Cystatin M/E, Cathepsin V and Asparaginyl Endopeptidase: New actors of the proteolytic balance in lung fibrosis

Abstract

Introduction

Idiopathic pulmonary fibrosis (IPF) is a chronic disease with unknown etiology, characterized by progressive and irreversible fibrous thickening in the interstitial spaces of the lung. Alterations in alveolar epithelia induce the TGF-β1-dependent differentiation and proliferation of fibroblasts into myofibroblasts. Extracellular matrix (ECM) overproduction by myofibroblasts causes a dysregulated remodeling in fibrotic foci, which is closely associated with an altered protease/antiprotease balance [1]. Among proteases involved, some cysteine cathepsins are potent collagenases and elastases which participate in ECM remodeling. During IPF, the cathepsin/cystatin (i.e. endogenous cathepsin inhibitors) balance is impaired in favor of cystatins. The secretion of human Cystatin C (CysC) is upregulated during myodifferentiation, promoting collagen I deposition [2]. In addition, expression levels of both fibronectin and elastin are altered during fibrogenesis. Accordingly, this led us to investigate the involvement of Cathepsin V (CatV, the most potent human elastase) [3], Asparaginyl endopeptidase (AEP) (a.k.a.
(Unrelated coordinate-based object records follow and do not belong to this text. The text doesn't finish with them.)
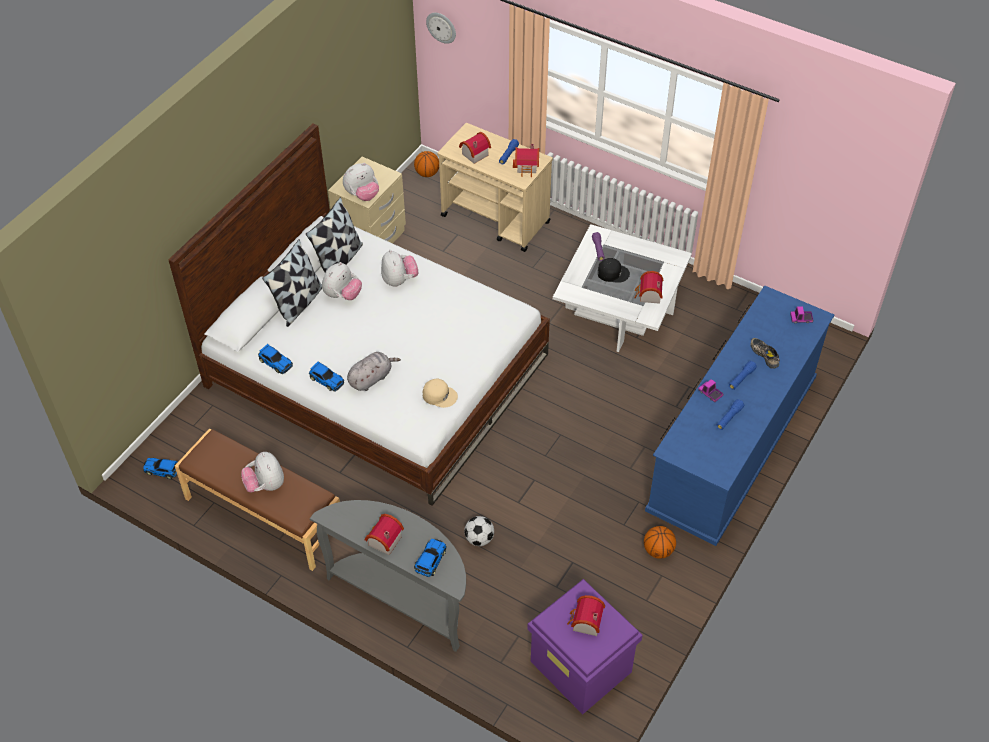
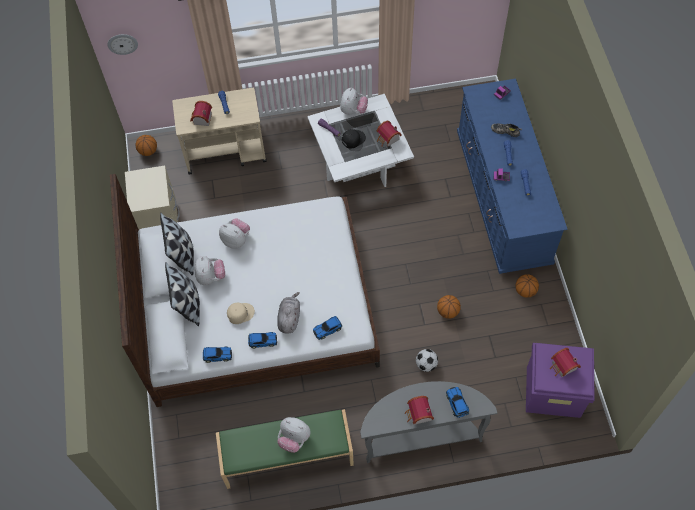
camera: 40 degrees left, 10 degrees up
toy car [143,458,178,479] -> toy car moved to [313,316,342,340]
brown bench [175,428,340,571] -> green bench [216,409,354,489]
plush toy [343,163,379,201] -> plush toy moved to [340,88,368,114]
beige cap [423,378,458,408] -> beige cap moved to [227,303,255,324]
toy house [513,144,539,177] -> none
none -> basketball [437,295,461,319]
Legumain (LGMN), participate in extracellular matrix degradation) [4] and of Cystatin M/E (CysM) (a dual tight-binding inhibitor of both enzymes) [5], in the differentiation of human lung fibroblasts.

Methods

Characterization of CysC, CysM, CatV and AEP was conducted by immunochemical analysis of control and IPF bronchoalveolar lavage fluid (BALF) and lung biopsies. CCD-19Lu human lung fibroblasts were used as a model of TGF-β1-dependent myodifferentiation to study the regulation of these proteases and cystatins during pulmonary fibrosis. SiRNAs targeting the proteins of interest and the effects on ECM were evaluated as previously. Also, kinetic assays were performed.

Results

We observed that CysC and CysM are oversecreted in IPF patients BALF. Similar results were observed in supernatants of TGF-β1-differentiated human lung fibroblasts. Furthermore, silencing of CatV and AEP increased the expression levels of ECM proteins, elastin and fibronectin, respectively.

Conclusion

Our data support that CysC and CysM are key molecular players involved in the TGF-β1-dependent myofibrogenesis. Secreted forms could impair both fibronectin degradation and elastinolytic activities of extracellular cysteine proteases. Results obtained from IPF lung biopsies further confirmed this imbalance between protease and cystatins. Since, these proteases are involved in the ECM remodeling, we suggest that this alteration of protease/antiprotease balance may subsequently promote fibrotic phenotype found in IPF.